Aunt Jane meletakkan kembali cangkirnya yang sudah ia minum. Bie mulai menguap dan mengusap-usap matanya. Sepertinya dia sudah mulai mengantuk. Mungkin ini alasan yang tepat agar aku bisa menghindari dari pertanyaan aunt Jane. Aku belum bisa cerita, aku masih malu dengan perasaanku sendiri. Aku tidak tahu bagaimana tanggapan aunt Jane kalau tahu bahwa aku menyukai tunangan orang. Segera ku teguk habis isi gelas ini lalu ku bawa ketiga gelas yang ada di atas meja ini ke dapur. 

"Letakkan saja, aku bisa mencucinya." Ku dengar aunt Jane berteriak dari arah ruang tamu.

Sepertinya tadi ia terlalu fokus pada acara yang di tonton olehnya bersama Bie, sehingga dia tidak sadar kalau aku mengambil gelas-gelas ini dari meja. Ku ambil spon pencuci piring, lalu aku membuat busa pada ketiga gelas ini menggunakan spon. Setelah selesai mencuci, aku berjalan menuju ke arah ruang tamu pada rumah ini.

"Tidak apa, lagi pula tadi aku sekalian mencuci tanganku. " Kata ku pada aunt Jane, lalu kembali duduk di sofa ini.

"Bie kau masih ingin menonton?" Tanyaku setelah acara yang di tayangkan pada televisi itu sudah berakhir.

"Tidak mom. Bie sudah mulai mengantuk." Bie segera bangkit dari rebahannya. 

"Kami pulang dulu grandma. Good night." Kata Bie sambil mengecup kedua pipi Aunt Jane secara bergantian.

"Yah. Good night, sayang." Aunt Jane melakukan hal yang sama pada Bie.

"Good night, aunt Jane. Ingat jangan tidur terlalu malam dan kalau sudah mulai mengantuk tidurlah di kamar mungkin. " Kata ku saat Aunt Jane mengantarkan kami di depan pintu.

"Kau ini sama cerewetnya seperti Katty." Katanya sambil tertawa kecil.

Setelah sampai di rumah Bie langsung pergi ke kamar mandi untuk menyikat giginya. Aku juga melakukan hal yang sama juga mencuci wajah ku. Setelah selesai memakai krim pelembab, aku berjalan menuju kamar. Ku lihat Bie masih memainkan boneka beruangnya diatas tempat tidur.
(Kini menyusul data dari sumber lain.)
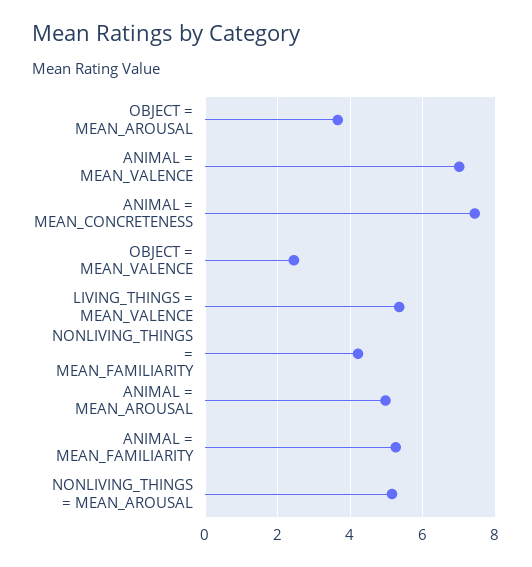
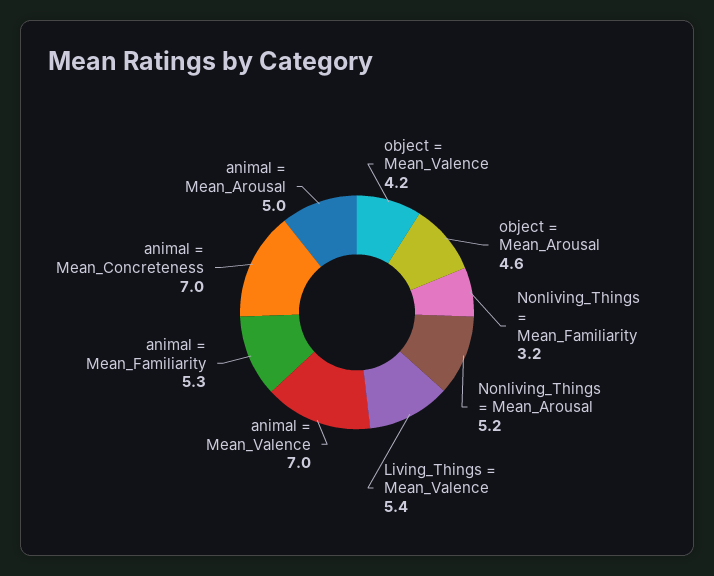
  {
-   "OBJECT = MEAN_AROUSAL": 3.6,
+   "OBJECT = MEAN_AROUSAL": 4.6,
    "ANIMAL = MEAN_VALENCE": 7,
-   "ANIMAL = MEAN_CONCRETENESS": 7.4,
+   "ANIMAL = MEAN_CONCRETENESS": 7,
-   "OBJECT = MEAN_VALENCE": 2.4,
+   "OBJECT = MEAN_VALENCE": 4.2,
    "LIVING_THINGS = MEAN_VALENCE": 5.4,
-   "NONLIVING_THINGS = MEAN_FAMILIARITY": 4.2,
+   "NONLIVING_THINGS = MEAN_FAMILIARITY": 3.2,
    "ANIMAL = MEAN_AROUSAL": 5,
    "ANIMAL = MEAN_FAMILIARITY": 5.3,
    "NONLIVING_THINGS = MEAN_AROUSAL": 5.2
  }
Itu adalah hadiah yang di berikan oleh Katty. Tapi aku tidak tahu apakah itu kado ulang tahunnya atau kado Natal. Aku mulai menaiki tempat tidur ini.
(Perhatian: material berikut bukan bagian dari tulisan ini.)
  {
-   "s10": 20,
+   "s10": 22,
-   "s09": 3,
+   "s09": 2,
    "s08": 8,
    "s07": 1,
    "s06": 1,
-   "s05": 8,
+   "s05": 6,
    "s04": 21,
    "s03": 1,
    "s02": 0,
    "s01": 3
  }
"Bie kau sayang pada mom?" Tanyaku. 

"Tentu saja mom. Aku menyayangi mom lebih dari apapun." Bie memainkan kedua tangan boneka beruangnya. 

"Apa buktinya kalau kau sungguh-sungguh menyayangi mom?" Tanyaku lagi.

"Bie selalu mengerjakan tugas-tugas sekolah, lalu baik-baik di rumah saat mom sedang bekerja, juga.." Bie terlihat seperti sedang berpikir. 

"Itu bukan sayang namanya, tapi itu artinya kau menuruti perintah dari mom, sayang." Kata ku sambil mengacak rambutnya.

Bie tersenyum sambil memamerkan giginya. Sepertinya Bie belum mengerti maksud ku. 

"Rasa sayang yang bisa Bie buktikan pada mom seperti langsung dari hati mulu sendiri, sayang. Bukan karena permintaan mom." Pancing ku padanya.

Bie terlihat berpikir keras. Ia peluk bonekanya sambil berpikir.

"Bie akan melakukan apapun permintaan mom." Kata Bie, akhirnya ia mengucapkan kalimat yang aku tunggu.

"Sungguh? Bie tidak akan berbohong kan. Apapun?" Kata ku untuk memastikannya. 

"Tentu saja mom. Apapun." Kata Bie sambil mengangguk-anggukan kepalanya.

"Dan sekarang mom memiliki satu permintaan padamu, sayang." Kata ku sambil tersenyum.

"Katakanlah, mom. Bie pasti akan mengabulkannya." Nada bicara Bie terdengar seperti jin yang sedang menunggu permintaan tuannya. 

Aku tertawa mendengar intonasi suaranya dan tak lama ia pun ikut tertawa. Sebelum bicara kembali aku mencoba menetralkan suara ku kembali. 

"Bisa kau beritahu kepada mom, apa sebenarnya isi perjanjian mu dan uncle Christ yang sesungguhnya. " Setelah mendengar kalimat ku Bie meringis seketika.

"Mom curang. Mom selalu melakukan ini padaku." Kata Bie dengan cemberut.

"Mom hanya ingin melihat seberapa besar rasa sayang mu kepada Mom, sayang." Ku belai rambutnya yang panjangnya hanya sebatas bahu.

Aku selalu menjebak Bie dengan cara seperti ini, bila aku menginginkan sesuatu darinya. Atau pun kalau aku ingin membuatnya menuruti permintaan ku. Dan lagi-lagi Bie selalu masuk dalam jebakan ku. Tapi saat di lihat dari ekspresi Wajahnya saat ini, sepertinya putriku kesulitan untuk memberitahukan isi yang sebenarnya. Jadi selama ini Christ membohongi ku. Apa sebenarnya maksud Christ melakukan itu?